◆ TO-DO ITEM
Copy out the text of all the records, substituting "juegos de video" for each "videojuegos" and leaving everything else as it is. Omit the pictures from your answer.

### GIVEN DATA

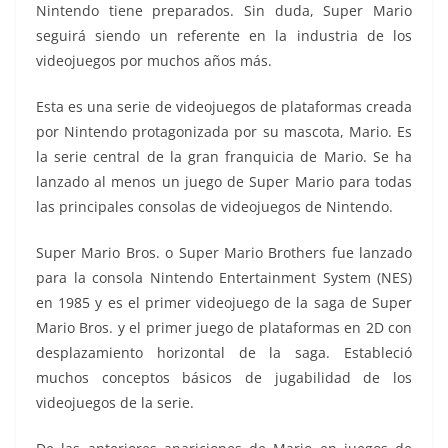
Nintendo tiene preparados. Sin duda, Super Mario
seguirá siendo un referente en la industria de los
videojuegos por muchos años más.
Esta es una serie de videojuegos de plataformas creada
por Nintendo protagonizada por su mascota, Mario. Es
la serie central de la gran franquicia de Mario. Se ha
lanzado al menos un juego de Super Mario para todas
las principales consolas de videojuegos de Nintendo.
Super Mario Bros. o Super Mario Brothers fue lanzado
para la consola Nintendo Entertainment System (NES)
en 1985 y es el primer videojuego de la saga de Super
Mario Bros. y el primer juego de plataformas en 2D con
desplazamiento horizontal de la saga. Estableció
muchos conceptos básicos de jugabilidad de los
videojuegos de la serie.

######

◆ RESULT BELOW
Nintendo tiene preparados. Sin duda, Super Mario
seguirá siendo un referente en la industria de los
juegos de video por muchos años más.
Esta es una serie de juegos de video de plataformas creada
por Nintendo protagonizada por su mascota, Mario. Es
la serie central de la gran franquicia de Mario. Se ha
lanzado al menos un juego de Super Mario para todas
las principales consolas de juegos de video de Nintendo.
Super Mario Bros. o Super Mario Brothers fue lanzado
para la consola Nintendo Entertainment System (NES)
en 1985 y es el primer videojuego de la saga de Super
Mario Bros. y el primer juego de plataformas en 2D con
desplazamiento horizontal de la saga. Estableció
muchos conceptos básicos de jugabilidad de los
juegos de video de la serie.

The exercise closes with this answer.